I’m suddenly scared for the boy in an empty house even though he’s sitting across from me alive and well with no visible scars.

“Tessie, do you want me to continue? Is this story bothering you?”

“Um, no. Go ahead.”

“In the winter, the house was always dark and cold. So the first thing I did after I unlocked the door, before I put down my books or took off my coat, was walk to the thermostat and turn up the heat. To this day, the thump of the furnace, the smell of heat coming on… is the smell of loneliness. Tessie, are you listening?”

“Yes. I’m just trying to figure out your lesson here. I thought you were about to tell me something terrible happened to you.” I’m disappointed. Relieved. Vaguely intrigued.

It occurs to me that I love all of the smells associated with heat. Fireplace smoke drifting my way on a chilly night run, barbecue coals declaring it Saturday afternoon. Sizzling pork chop grease, Banana Boat sunscreen, hot towels tumbled in our old Kenmore dryer. Especially after Mama died, I couldn’t get hot enough. I flipped my electric blanket on high so much that it streaked a black scorch mark on the blue fabric and Daddy took it away. I still stretch out by the heating vent in the floor of Mama’s walk-in closet and read. I’m not sure I would have survived the last year if I couldn’t slam the screen door behind me, sprawl on the back porch lounger, and let the brutal sun fry every black thought to ashes.

“Smell is the sense that is most instantly connected with memory. Do you know anything about Marcel Proust?”

“Am I failing this test if I say no?” I can’t wait to tell Lydia that the doctor is pulling a depressed French philosopher with a handlebar mustache out of his bag.

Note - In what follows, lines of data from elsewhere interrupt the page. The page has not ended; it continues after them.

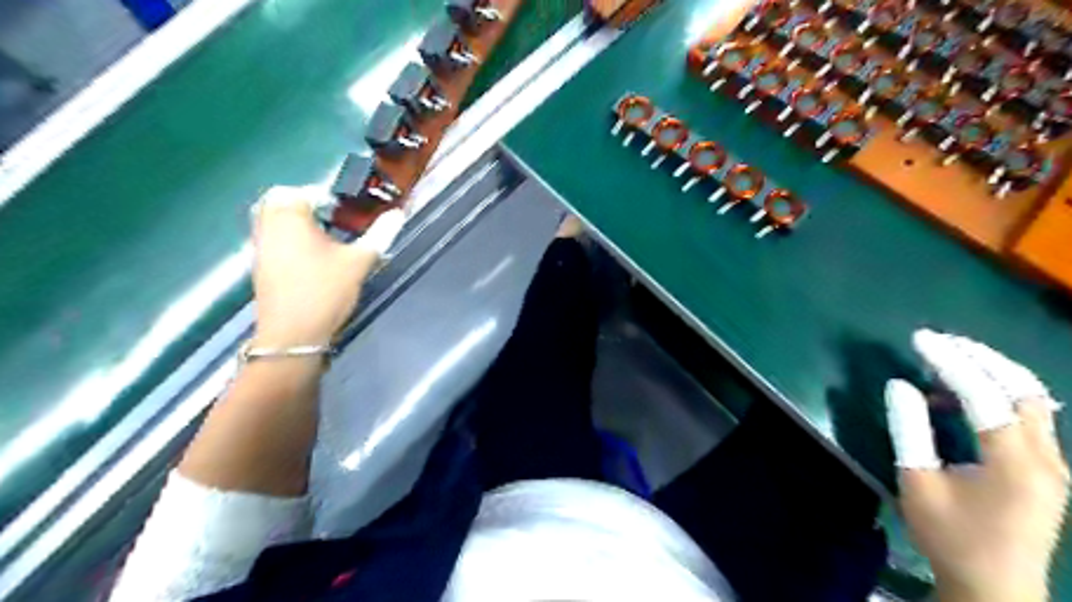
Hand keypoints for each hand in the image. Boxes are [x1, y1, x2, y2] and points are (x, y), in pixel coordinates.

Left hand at [252, 186, 407, 348]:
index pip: (304, 191)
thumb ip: (379, 234)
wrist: (294, 335)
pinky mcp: (260, 266)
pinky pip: (271, 238)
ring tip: (325, 237)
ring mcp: (260, 247)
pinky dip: (288, 238)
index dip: (327, 197)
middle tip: (334, 218)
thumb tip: (398, 214)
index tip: (348, 211)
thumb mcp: (359, 262)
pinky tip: (312, 258)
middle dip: (306, 203)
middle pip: (279, 200)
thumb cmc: (326, 291)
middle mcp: (268, 226)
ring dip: (296, 221)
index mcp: (290, 218)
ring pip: (272, 219)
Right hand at [883, 330, 1066, 600]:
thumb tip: (899, 385)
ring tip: (949, 359)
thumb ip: (910, 429)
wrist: (995, 586)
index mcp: (1014, 462)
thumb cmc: (949, 535)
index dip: (951, 361)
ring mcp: (1054, 463)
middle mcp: (1046, 457)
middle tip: (940, 340)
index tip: (920, 339)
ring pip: (1033, 399)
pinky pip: (1029, 416)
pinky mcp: (1048, 469)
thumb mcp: (917, 481)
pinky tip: (962, 396)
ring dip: (992, 372)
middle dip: (981, 356)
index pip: (984, 394)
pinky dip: (997, 394)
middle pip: (1024, 388)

It’s a big step up. Lydia christened my last therapist Chicken Little after the woman suggested I read Chicken Soup for the Soul.

“This isn’t a test. There is no way to fail in this room, Tessie.” His tone is plodding, predictable-and, I realize, a little tired. “One of Proust’s characters recalls an entire event from his childhood after smelling a tea-soaked biscuit. Science has been chasing this theory ever since-that smell retrieves deep memories. The olfactory bulb rests near, and instantly communicates with, the part of our brain that holds the past.”

“So this is a test. You are telling me I can retrieve my memory through smell.”

“Maybe. Are there any smells that… bother you since the event?”

Peanut butter, peanut butter, peanut butter. My dad interrogated Bobby and me last week about why an almost-full jar of Jif was in the trash. Bobby didn’t tell on me.